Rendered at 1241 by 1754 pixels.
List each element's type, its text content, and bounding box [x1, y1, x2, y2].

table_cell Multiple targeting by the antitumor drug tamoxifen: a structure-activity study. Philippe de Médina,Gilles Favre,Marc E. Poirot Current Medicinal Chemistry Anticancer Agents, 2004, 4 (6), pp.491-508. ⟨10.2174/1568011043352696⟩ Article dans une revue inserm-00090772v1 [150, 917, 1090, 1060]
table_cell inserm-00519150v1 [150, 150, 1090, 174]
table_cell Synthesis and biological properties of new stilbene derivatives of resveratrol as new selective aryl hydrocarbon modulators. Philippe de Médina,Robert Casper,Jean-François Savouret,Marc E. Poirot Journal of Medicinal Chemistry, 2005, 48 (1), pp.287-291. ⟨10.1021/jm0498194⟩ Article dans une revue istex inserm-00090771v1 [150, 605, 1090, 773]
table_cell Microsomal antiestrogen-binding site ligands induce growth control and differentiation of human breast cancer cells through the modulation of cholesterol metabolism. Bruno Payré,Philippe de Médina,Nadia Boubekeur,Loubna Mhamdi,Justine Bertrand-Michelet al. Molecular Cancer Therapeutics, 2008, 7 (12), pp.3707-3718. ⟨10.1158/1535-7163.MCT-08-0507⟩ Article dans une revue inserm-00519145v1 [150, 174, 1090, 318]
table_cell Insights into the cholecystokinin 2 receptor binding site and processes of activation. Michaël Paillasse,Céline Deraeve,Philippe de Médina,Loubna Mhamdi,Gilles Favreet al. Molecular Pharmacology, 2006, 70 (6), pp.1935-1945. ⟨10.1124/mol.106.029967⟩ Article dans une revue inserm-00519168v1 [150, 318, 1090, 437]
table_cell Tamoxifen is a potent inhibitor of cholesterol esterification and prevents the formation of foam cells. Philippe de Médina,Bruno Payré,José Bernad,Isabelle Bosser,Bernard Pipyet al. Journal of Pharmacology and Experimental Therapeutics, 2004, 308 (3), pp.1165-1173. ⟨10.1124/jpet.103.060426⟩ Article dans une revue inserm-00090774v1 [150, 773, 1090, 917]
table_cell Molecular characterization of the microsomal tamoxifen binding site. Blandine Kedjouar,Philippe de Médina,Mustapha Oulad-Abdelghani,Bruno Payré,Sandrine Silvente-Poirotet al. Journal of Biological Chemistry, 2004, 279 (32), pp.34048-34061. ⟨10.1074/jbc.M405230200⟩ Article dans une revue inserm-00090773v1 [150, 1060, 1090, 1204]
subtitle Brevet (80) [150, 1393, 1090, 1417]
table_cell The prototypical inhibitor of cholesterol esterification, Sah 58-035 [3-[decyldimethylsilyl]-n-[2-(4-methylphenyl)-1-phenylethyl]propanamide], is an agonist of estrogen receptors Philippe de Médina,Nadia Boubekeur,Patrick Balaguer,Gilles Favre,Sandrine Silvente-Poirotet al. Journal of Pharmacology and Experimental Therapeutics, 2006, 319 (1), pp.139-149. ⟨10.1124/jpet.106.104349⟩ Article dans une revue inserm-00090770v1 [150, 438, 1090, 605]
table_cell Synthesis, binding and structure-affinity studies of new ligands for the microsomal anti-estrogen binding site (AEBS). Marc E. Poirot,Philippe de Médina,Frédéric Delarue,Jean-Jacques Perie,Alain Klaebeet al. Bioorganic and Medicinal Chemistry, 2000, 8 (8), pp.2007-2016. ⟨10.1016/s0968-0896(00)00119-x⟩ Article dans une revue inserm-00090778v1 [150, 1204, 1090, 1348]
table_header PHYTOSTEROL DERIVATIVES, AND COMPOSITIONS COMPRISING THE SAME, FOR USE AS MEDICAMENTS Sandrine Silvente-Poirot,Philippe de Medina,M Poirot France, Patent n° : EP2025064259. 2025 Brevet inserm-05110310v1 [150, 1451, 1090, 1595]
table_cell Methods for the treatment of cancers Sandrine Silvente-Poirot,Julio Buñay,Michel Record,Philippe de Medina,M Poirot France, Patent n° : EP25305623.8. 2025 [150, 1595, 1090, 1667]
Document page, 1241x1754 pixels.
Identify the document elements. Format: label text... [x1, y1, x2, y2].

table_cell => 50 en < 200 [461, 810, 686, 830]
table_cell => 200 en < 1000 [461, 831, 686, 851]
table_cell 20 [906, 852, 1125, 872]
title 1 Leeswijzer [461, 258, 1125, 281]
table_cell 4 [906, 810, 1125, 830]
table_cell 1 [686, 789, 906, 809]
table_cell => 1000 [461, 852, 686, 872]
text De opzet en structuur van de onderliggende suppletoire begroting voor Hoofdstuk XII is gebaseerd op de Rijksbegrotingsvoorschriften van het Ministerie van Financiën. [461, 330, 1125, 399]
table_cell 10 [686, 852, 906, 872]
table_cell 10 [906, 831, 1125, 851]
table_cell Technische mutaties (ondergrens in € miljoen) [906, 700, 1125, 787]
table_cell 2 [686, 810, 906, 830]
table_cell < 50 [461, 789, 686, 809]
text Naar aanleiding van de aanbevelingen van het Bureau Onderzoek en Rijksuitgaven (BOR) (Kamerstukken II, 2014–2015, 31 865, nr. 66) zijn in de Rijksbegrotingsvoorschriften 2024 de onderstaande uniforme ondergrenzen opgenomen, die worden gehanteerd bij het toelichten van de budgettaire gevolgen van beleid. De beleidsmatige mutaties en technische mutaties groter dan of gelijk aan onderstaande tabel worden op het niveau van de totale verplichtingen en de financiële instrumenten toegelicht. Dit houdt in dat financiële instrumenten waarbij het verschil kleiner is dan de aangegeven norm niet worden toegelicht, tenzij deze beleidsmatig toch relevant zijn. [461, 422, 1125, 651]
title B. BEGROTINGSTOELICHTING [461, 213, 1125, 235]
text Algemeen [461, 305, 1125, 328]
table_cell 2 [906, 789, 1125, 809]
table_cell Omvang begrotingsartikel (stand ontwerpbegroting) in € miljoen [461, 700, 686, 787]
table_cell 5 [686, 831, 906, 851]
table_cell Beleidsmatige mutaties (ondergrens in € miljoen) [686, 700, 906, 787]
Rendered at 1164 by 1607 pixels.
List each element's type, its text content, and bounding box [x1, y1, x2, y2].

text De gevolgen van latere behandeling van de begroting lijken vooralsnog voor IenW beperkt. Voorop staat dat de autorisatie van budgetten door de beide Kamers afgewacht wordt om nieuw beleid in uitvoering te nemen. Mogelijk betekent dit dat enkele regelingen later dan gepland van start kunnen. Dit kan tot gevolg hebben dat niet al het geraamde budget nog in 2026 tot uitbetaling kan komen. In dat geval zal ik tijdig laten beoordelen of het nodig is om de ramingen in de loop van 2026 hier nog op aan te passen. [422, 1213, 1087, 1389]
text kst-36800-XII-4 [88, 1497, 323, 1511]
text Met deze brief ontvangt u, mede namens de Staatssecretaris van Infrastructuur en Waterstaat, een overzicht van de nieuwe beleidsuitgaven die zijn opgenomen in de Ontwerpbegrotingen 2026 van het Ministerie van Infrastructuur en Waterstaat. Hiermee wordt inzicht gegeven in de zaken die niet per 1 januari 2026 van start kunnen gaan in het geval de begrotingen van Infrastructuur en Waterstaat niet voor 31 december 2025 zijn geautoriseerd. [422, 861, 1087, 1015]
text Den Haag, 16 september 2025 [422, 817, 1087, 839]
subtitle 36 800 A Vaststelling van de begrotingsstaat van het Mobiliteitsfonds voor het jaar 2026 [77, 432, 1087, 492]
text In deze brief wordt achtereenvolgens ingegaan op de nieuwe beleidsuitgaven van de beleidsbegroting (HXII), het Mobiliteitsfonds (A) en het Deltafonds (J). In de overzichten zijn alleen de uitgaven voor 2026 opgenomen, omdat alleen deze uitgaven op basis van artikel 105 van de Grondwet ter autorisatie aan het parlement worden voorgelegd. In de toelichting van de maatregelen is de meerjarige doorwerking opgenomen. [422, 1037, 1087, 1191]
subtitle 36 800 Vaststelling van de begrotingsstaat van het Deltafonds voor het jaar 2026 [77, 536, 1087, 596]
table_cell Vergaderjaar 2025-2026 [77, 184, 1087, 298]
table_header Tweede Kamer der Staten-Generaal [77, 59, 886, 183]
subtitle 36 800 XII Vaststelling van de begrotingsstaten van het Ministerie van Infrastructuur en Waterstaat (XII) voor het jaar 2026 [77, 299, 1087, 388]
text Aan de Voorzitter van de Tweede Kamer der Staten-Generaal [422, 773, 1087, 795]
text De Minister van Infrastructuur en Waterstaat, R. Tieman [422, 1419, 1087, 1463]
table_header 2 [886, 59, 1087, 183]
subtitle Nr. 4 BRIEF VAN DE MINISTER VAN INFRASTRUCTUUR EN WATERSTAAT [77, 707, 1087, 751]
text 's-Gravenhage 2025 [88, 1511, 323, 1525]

#####

WHAT YOU SHOULD DO: Could you show every line of the listing that holds the string "Brevet"?

TASK RESPONSE:
subtitle Brevet (80) [150, 1393, 1090, 1417]
table_header PHYTOSTEROL DERIVATIVES, AND COMPOSITIONS COMPRISING THE SAME, FOR USE AS MEDICAMENTS Sandrine Silvente-Poirot,Philippe de Medina,M Poirot France, Patent n° : EP2025064259. 2025 Brevet inserm-05110310v1 [150, 1451, 1090, 1595]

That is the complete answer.